Because current reentry predictions are unreliable, many of these closures may end up being unnecessary.

For example, when a 21-metric-ton Chinese Long March mega-rocket was falling to Earth in 2022, predictions suggested its debris could scatter across Spain and parts of France. In the end, the rocket crashed into the Pacific Ocean. But the 30-minute closure of south European airspace delayed and diverted hundreds of flights. 

In the meantime, international regulators are urging satellite operators and launch providers to deorbit large satellites and rocket bodies in a controlled way, when possible, by carefully guiding them into remote parts of the ocean using residual fuel. 

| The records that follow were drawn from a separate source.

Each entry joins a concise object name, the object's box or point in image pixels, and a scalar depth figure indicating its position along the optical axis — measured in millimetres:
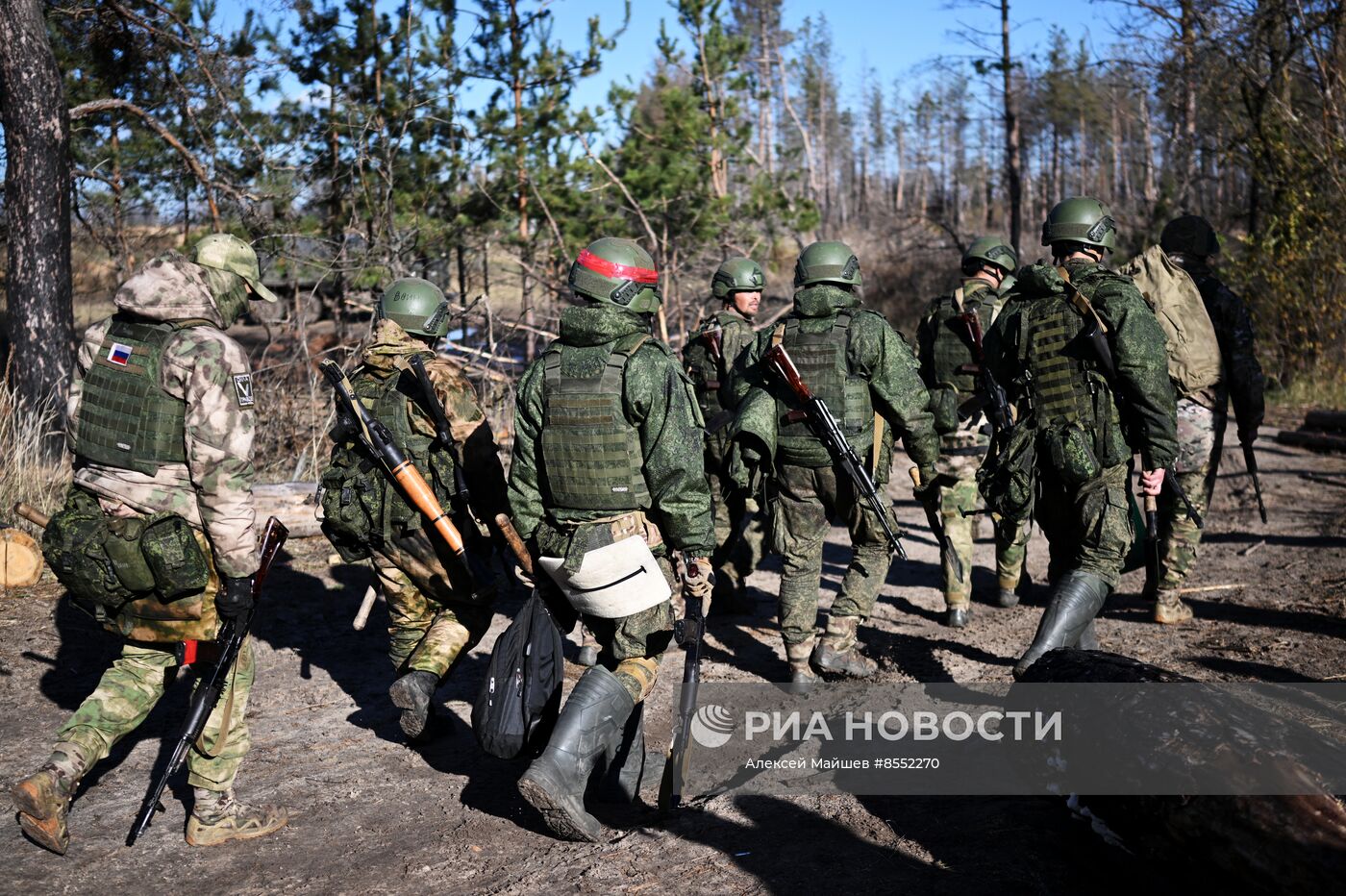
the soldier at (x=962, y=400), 6754
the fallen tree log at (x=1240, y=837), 2623
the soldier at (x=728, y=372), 6633
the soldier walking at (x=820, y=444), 5270
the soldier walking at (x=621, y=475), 4031
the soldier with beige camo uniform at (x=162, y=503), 3812
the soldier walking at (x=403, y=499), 4988
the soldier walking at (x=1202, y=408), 6137
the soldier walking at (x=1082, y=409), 4801
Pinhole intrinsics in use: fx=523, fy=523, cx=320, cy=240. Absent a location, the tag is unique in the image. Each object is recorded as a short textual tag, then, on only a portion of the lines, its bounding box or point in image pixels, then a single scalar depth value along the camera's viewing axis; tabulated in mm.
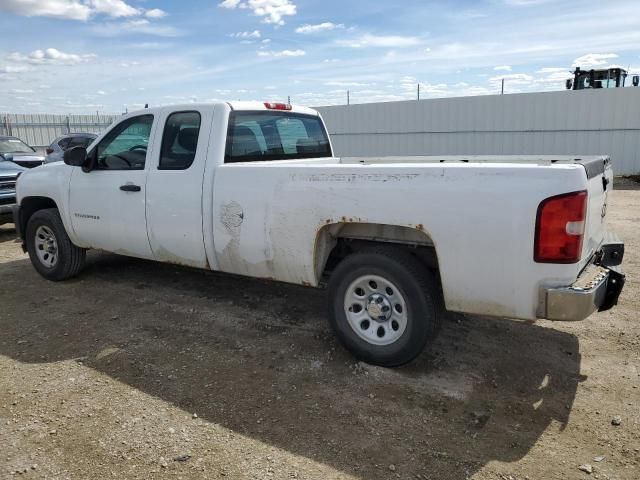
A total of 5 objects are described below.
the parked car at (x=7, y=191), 8918
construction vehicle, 18234
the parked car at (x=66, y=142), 13704
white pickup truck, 3068
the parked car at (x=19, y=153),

The European Space Agency estimates that only about half the rocket bodies reentering the atmosphere do so in a controlled way. 

Moreover, around 2,300 old and no-longer-controllable rocket bodies still linger in orbit, slowly spiraling toward Earth with no mechanisms for operators to safely guide them into the ocean.

“There’s enough material up there that even if we change our practices, we will still have all those rocket bodies eventually reenter,” Boley says. “Although the probability of space debris hitting an aircraft is small, the probability that the debris will spread and fall over busy airspace is not small. That’s actually quite likely.”